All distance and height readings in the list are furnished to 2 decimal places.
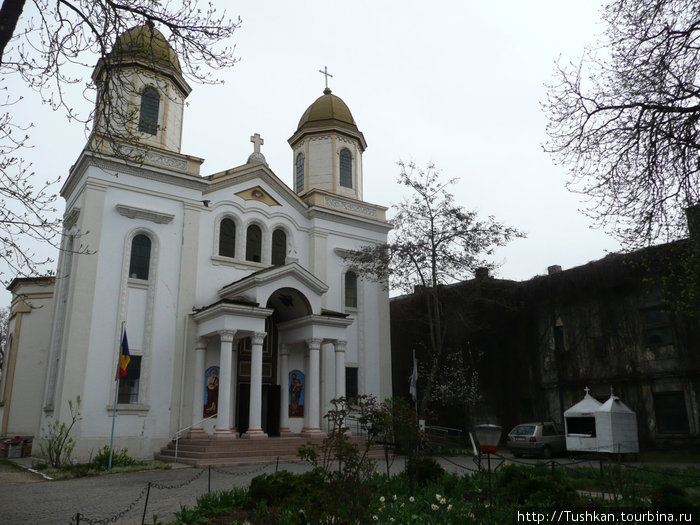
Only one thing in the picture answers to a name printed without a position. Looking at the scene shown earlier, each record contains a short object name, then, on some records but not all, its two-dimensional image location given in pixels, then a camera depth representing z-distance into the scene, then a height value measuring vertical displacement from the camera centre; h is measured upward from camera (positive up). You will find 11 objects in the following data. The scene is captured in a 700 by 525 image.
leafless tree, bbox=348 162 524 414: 22.14 +6.04
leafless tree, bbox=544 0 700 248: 10.84 +5.45
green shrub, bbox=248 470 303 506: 9.20 -1.35
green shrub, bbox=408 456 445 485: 10.91 -1.29
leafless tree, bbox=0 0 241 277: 8.20 +5.50
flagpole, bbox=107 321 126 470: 16.49 +0.34
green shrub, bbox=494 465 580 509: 8.38 -1.35
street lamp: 8.78 -0.53
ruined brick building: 21.19 +2.45
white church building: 18.72 +3.81
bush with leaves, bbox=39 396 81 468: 17.03 -1.07
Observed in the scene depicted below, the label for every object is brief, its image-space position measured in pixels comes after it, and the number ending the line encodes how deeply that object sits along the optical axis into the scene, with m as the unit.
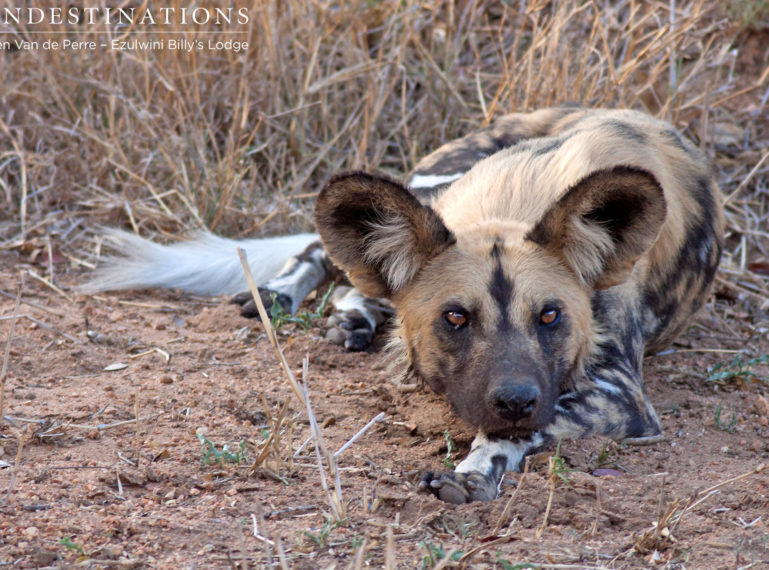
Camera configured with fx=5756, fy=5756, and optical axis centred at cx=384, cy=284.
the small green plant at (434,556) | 4.66
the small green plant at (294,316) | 5.22
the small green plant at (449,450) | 4.87
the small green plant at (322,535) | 4.69
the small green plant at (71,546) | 4.65
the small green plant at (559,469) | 4.78
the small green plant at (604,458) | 4.88
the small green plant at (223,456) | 4.81
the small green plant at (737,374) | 5.12
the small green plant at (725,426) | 5.00
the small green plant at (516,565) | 4.65
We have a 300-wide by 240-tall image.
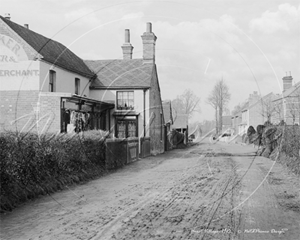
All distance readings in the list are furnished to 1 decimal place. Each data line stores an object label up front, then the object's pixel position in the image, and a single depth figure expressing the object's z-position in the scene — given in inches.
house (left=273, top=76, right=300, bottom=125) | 1153.2
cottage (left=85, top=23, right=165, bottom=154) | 1064.2
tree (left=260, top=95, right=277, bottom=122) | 1356.5
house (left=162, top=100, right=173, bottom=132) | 1682.3
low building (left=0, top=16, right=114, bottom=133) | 755.4
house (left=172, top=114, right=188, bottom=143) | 1902.1
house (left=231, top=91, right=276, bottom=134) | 2376.0
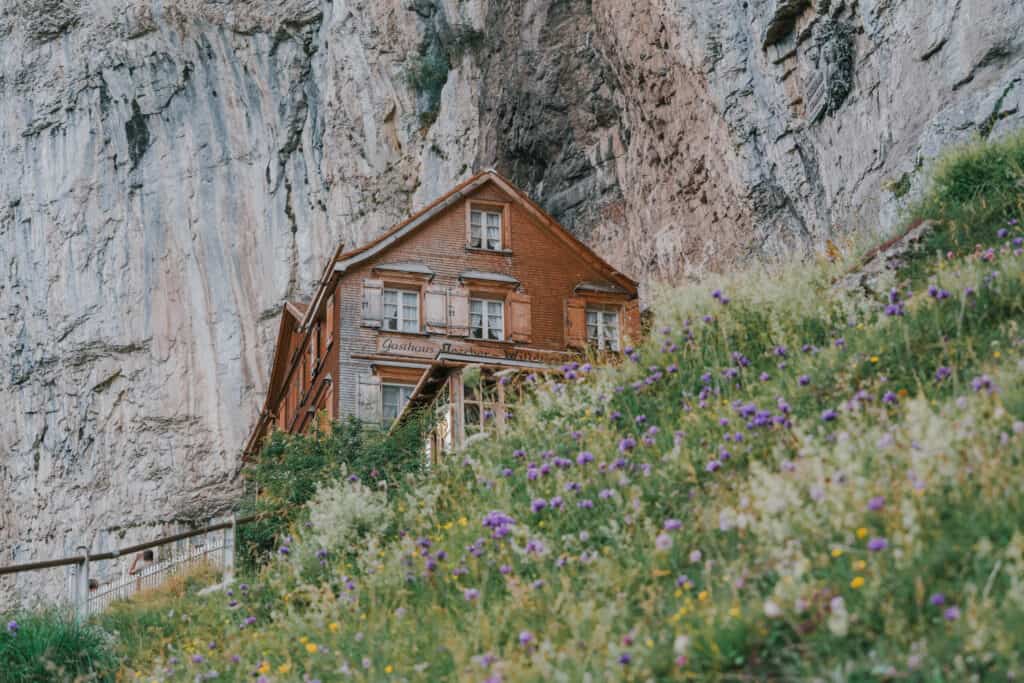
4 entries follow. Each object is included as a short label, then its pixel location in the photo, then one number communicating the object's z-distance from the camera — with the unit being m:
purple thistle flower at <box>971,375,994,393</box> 8.75
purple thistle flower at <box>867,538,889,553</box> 7.14
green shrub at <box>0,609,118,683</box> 12.57
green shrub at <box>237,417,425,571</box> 16.61
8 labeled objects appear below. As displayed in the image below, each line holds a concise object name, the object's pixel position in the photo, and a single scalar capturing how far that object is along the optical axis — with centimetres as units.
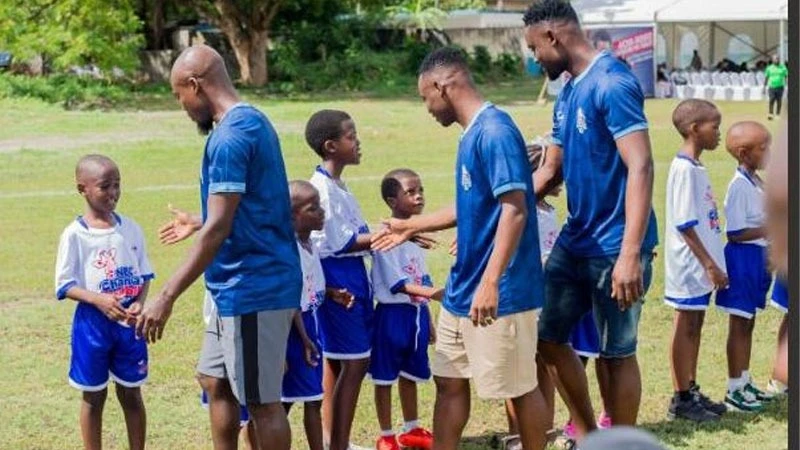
---
Output the material above verbatim but exclude each picture.

_ANSWER SECTION_
All distance and height readings in the list are furnished to 2 decimal places.
Only one thing in the picture answers to a name printed without a position. Looking at the scene shown earlier, each record contains a short object name, then, on some records but not all, its two-dimensional image location given in pixels, then a camera depth representing z-distance into the scene, then a height value measuring vertical displacement from the camera centre; h is measured upward from camera (positive up). You will find 11 objects in the following data. The scene is captured in a 700 by 525 image.
leafless tree, bbox=348 162 524 414: 22.14 +6.04
leafless tree, bbox=544 0 700 248: 10.84 +5.45
green shrub, bbox=248 470 303 506: 9.20 -1.35
green shrub, bbox=408 456 445 485: 10.91 -1.29
leafless tree, bbox=0 0 241 277: 8.20 +5.50
flagpole, bbox=107 321 126 470: 16.49 +0.34
green shrub, bbox=494 465 580 509: 8.38 -1.35
street lamp: 8.78 -0.53
ruined brick building: 21.19 +2.45
white church building: 18.72 +3.81
bush with leaves, bbox=39 396 81 468: 17.03 -1.07
Observed in the scene depicted below, the label for every object is brief, its image-space position measured in pixels comes after it, and the number ending the line encodes how deeply that object sits along the optical axis into the scene, with m as the unit.
Camera configured with fx=5756, fy=5756, and optical axis centred at cx=384, cy=284.
the small green plant at (434,556) | 4.66
the small green plant at (294,316) | 5.22
the small green plant at (449,450) | 4.87
the small green plant at (322,535) | 4.69
the small green plant at (71,546) | 4.65
the small green plant at (559,469) | 4.78
the small green plant at (604,458) | 4.88
the small green plant at (223,456) | 4.81
the small green plant at (737,374) | 5.12
the small green plant at (725,426) | 5.00
the small green plant at (516,565) | 4.65
We have a 300-wide by 240-tall image.
All distance readings in the list are furnished to 1 decimal place. Each data line stores an object label up front, then the object's pixel position in the image, and a single depth figure expressing the object's z-position in the scene — given in inches.
house (left=273, top=76, right=300, bottom=125) | 1153.2
cottage (left=85, top=23, right=165, bottom=154) | 1064.2
tree (left=260, top=95, right=277, bottom=122) | 1356.5
house (left=162, top=100, right=173, bottom=132) | 1682.3
low building (left=0, top=16, right=114, bottom=133) | 755.4
house (left=172, top=114, right=188, bottom=143) | 1902.1
house (left=231, top=91, right=276, bottom=134) | 2376.0
4 entries follow. Each object is included as a short label, then its pixel location in the photo, then one number communicating the object's z-distance from the camera — with the unit being m:
purple thistle flower at <box>971,375,994,393</box> 8.75
purple thistle flower at <box>867,538,889,553</box> 7.14
green shrub at <box>0,609,118,683</box> 12.57
green shrub at <box>237,417,425,571</box> 16.61
8 labeled objects appear below. As displayed in the image below, each line holds a concise object name, the object's pixel position in the photo, and a single scalar capturing how far that object is along the optical axis — with centimetres as units.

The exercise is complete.